(TASK TO COMPLETE):
Write out the data below exactly, from its first line to the line containing "right elbow: (413, 531)", that line included.

(MATERIALS PROVIDED):

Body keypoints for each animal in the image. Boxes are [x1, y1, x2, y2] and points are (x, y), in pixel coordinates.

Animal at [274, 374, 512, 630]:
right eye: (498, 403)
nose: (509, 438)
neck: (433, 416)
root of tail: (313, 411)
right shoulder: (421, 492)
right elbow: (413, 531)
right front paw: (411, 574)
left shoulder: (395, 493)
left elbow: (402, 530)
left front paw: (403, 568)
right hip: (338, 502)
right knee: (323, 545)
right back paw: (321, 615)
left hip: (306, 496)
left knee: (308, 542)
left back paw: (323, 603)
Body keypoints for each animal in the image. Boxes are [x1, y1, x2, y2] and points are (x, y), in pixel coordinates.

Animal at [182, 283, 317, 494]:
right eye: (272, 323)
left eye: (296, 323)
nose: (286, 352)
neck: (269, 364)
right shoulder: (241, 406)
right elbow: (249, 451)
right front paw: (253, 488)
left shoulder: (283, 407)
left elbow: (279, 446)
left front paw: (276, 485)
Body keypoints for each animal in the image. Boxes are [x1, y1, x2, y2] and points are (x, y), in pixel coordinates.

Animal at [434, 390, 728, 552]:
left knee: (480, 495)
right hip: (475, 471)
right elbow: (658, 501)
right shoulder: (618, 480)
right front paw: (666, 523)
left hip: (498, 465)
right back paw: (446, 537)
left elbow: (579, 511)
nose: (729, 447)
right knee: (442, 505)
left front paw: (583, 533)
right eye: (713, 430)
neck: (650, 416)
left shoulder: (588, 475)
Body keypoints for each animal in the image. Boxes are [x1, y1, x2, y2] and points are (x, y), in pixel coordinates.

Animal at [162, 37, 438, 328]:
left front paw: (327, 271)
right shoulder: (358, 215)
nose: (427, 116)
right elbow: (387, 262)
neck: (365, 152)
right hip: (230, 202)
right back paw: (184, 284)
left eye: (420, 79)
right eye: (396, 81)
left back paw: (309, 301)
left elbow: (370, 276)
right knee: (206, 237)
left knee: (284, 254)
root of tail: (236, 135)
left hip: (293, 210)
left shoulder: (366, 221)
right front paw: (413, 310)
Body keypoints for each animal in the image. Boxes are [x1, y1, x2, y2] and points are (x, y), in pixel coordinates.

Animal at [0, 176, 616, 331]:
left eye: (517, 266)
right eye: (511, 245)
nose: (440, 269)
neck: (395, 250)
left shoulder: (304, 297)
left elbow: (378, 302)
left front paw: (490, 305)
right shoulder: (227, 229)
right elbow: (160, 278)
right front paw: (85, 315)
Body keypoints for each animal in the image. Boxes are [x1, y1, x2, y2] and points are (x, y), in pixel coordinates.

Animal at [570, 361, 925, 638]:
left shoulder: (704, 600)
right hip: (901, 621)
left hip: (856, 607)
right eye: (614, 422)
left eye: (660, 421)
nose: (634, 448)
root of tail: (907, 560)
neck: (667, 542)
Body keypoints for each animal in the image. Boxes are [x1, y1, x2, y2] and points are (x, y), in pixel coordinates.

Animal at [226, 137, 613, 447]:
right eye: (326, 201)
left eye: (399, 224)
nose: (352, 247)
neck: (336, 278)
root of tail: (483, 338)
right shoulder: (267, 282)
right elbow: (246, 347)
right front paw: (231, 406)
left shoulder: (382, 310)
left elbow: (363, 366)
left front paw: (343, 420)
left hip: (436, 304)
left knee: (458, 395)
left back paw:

(THE COMPLETED TASK):
Body keypoints for each animal in the image. Boxes are [x1, y1, x2, y2] and points are (x, y), in pixel coordinates.

Animal at [274, 374, 512, 630]:
right eye: (498, 403)
nose: (509, 438)
neck: (433, 416)
root of tail: (313, 411)
right shoulder: (421, 492)
right elbow: (413, 531)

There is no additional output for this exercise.